Берл осторожно кашлянул и взглянул на настенные часы. Прошло уже пять минут из отведенного им получаса.

- Мы вообще-то о том деле, - напомнил он.

- Так и я о нем! Кто их, по-вашему, убивает? Такие, как Брук, моралисты хреновы! То дело… что вас конкретно интересует?

- Геля, - коротко ответил Колька.

- Геля… - полицейский помолчал, зачем-то подобрал карандаш, постукал им по столу, взглянул на Кольку. - А ты ей кто будешь?

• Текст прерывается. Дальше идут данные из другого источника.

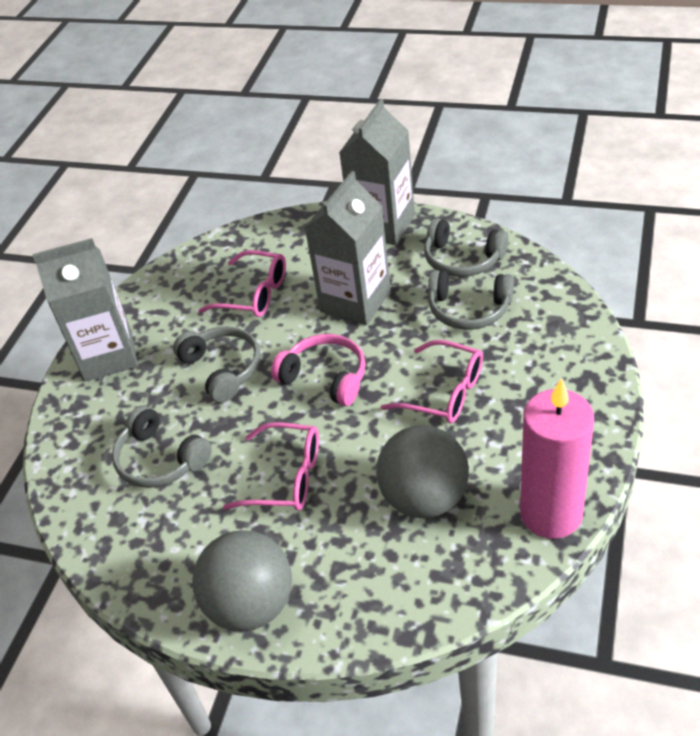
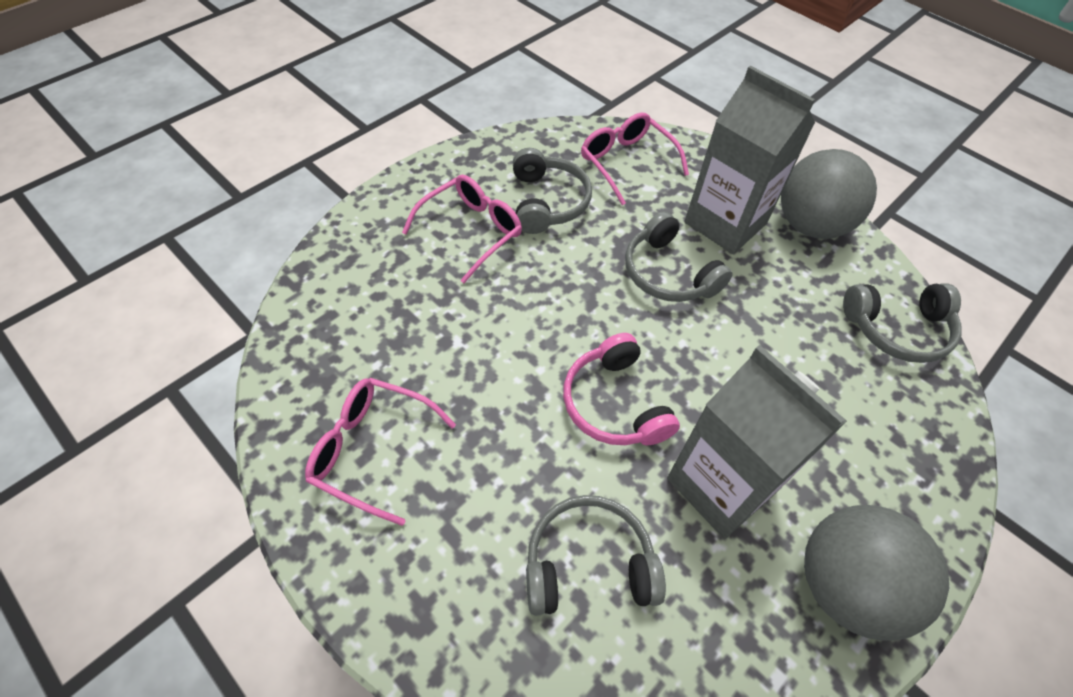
grey carton: 3 -> 2
pink candle: 1 -> 0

- Долго рассказывать. Ищу я ее.

- С того времени?.. Хотя, чему я удивляюсь? Такую можно хоть всю жизнь искать… - Литцман смял пустую сигаретную пачку и полез в ящик стола за новой.

Берл и Колька молча смотрели на то, как он распрямляется, аккуратно распечатывает обертку, вытряхивает сигарету, закуривает. Его раздражение и спешка сменились странной задумчивостью. Помолчав, Литцман вдруг подмигнул и улыбнулся, впервые за все время. Улыбка у него была хорошая, неожиданно веселая, слегка даже мальчишеская.

- Профессора-то она зарезала, - заговорщицки прошептал он, наклоняясь к столу. - И маньяка того, Синева - тоже. Хотя Синеву повезло, жив остался. Если бы мы на десять минут позже подъехали, сдох бы, сволочь. Но в итоге даже хорошо вышло - было на кого все повесить. Так что, считай, Геле тоже повезло…

Литцман выпрямился, показал сигаретой на Колькин стул.

- Вот здесь она сидела, на этом самом месте. В первые недели все молчала. Шок. Видели бы вы, что Синев с ее сестрой сделал… - он покрутил головой, будто отгоняя неприятное воспоминание. - Ну, молчала, что ж поделаешь. Но пресса-то не молчала, вместе с прочими болтунами. Жизнь, что называется, продолжалась. Шум стоял до самого неба. Начальство требовало представить версию. Правильную версию, чтобы всем понравилась. Короче, пришлось обойтись без Гелиных показаний.

- И в этом ей тоже повезло. Потому что, когда она наконец открыла рот, сидя вот на этом самом стуле, то понесла такое, что лучше бы не слышать. Про вину свою ужасную, про расплату и так далее… у меня аж уши в трубочки завернулись. Мы с ней тогда были вдвоем в кабинете. Магнитофонных записей не велось - а зачем их вести, если она все равно молчит? Вот что, говорю, красавица. Ты, говорю, ничего этого не говорила, а я ничего этого не слышал. Ты, говорю, такая хорошая была, пока молчала, а лучшее, как известно, враг хорошего. Возвращайся-ка ты в свой шок, договорились?

- Она, конечно, стала возражать, но тут я быстро правильную линию взял. Сестру, мол, не вернешь - это раз. Убийцу гадского нужно засадить, и не столько из мести, сколько для того, чтобы других защитить - это два. Так что теперь надо бы и о себе подумать - это три. И не о себе даже, а о ребенке твоем, которому ты, мол, сейчас принадлежишь - это три. И если ты непременно хочешь воспитывать его из тюрьмы, то, пожалуйста, никто у тебя этого удовольствия не отнимет. Только зачем? Зачем, Геля?..

- В общем, замолчала она снова, на этот раз уже - до конца. На суде все тоже прошло в одни ворота. Никто ее особенно и не допрашивал, все больше жалели, даже синевский адвокат. Хотя какой у него был адвокат… общественный… а общественность все уже заранее расписала - кто прав, кто виноват и на сколько пожизненных. Получил по самые уши… - Литцман усмехнулся. - Кстати, сдох он все-таки от ножа. Зарезали на прошлой неделе во время отпуска.